El conspiracionista e insurrecto Mark Finchem, aquí captado el 6 de enero en Washington, ha recibido el respaldo de Donald Trump para la Secretaría de Estado de Arizona.

Donald Trump anunció su respaldó a Mark Finchem, defensor vocal de la oscura auditoria republicana a la elección del 2020 en el Condado de Maricopa, que ha sido ampliamente criticada por su poca claridad y su obvia tendencia.

Los expertos en elecciones han citado numerosas fallas en la revisión, desde contratistas sesgados e inexpertos hasta financiadores que persiguen conspiraciones y métodos extraños y poco confiables, para sembrar desconfianza.

Antes de ganar el codiciado respaldo de Donald Trump en su apuesta para convertirse en secretario de estado Arizona, Mark Finchem recibió llamadas de personas cercanas al expresidente para aprobar su desafío electoral.

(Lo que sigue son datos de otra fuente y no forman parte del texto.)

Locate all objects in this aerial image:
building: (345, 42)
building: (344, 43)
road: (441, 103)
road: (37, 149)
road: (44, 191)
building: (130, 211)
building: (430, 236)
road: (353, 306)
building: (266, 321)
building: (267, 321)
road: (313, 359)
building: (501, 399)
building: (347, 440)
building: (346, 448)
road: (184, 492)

Finchem cree que los resultados en el estado deben ser descertificados y ha desempeñado un papel clave en los esfuerzos por socavar la confianza en la votación, incluso al traer a Rudy Giuliani y otros abogados de Trump a Phoenix para ventilar acusaciones falsas de fraude.

Finchem, es actualmente diputado estatal, miembro de los “Oat Keepers” y estuvo fuera del Capitolio de los Estados Unidos durante la insurrección del 6 de enero, que generó 7 muertes, entre ellos fanáticos trumpistas y policías.

Los demócratas intentaron infructuosamente expulsar por haber estado presente cuando los fanáticos de Trump irrumpieron en el edificio, tratando de detener la certificación de la victoria de Biden, azuzados por el propio expresidente.

Finchem argumentó que estaba en el área para hablar en el mitin de Trump y que “no sabía” que habían violado el Capitolio hasta horas después.

Los tentáculos trumpianos

Mientras Trump alista otra carrera presidencial en 2024, intenta influir en otros campos de batalla críticos, apoyando a candidatos que sostienen la retórica del fraude electoral, e incluso intentaron activamente revertir los resultados.

El deseo de Trump es instalar aliados que pueden estar más dispuestos a ayudarlo a revertir resultados electorales futuros, tal y como lo intentó en Georgia.

Los fiscales generales son los principales agentes del orden de sus estados, mientras que los secretarios de estado sirven como oficiales electorales en jefe, supervisando esfuerzos como el registro de votantes y la distribución de boletas por correo.

Pese a la falta de evidencia para respaldar las acusaciones de fraude electoral masivo, el ex presidente ha seguido promoviendo la “gran mentira”, convirtiéndola en una prueba de fuego para los candidatos republicanos.

Trump sigue siendo muy popular entre votantes republicanos que ciegamente creen que la elección fue robada, a pesar de que docenas de funcionarios electorales estatales y locales, numerosos jueces y el propio ex fiscal general de William Barr, dijeron que el presidente Joe Biden ganó de manera justa.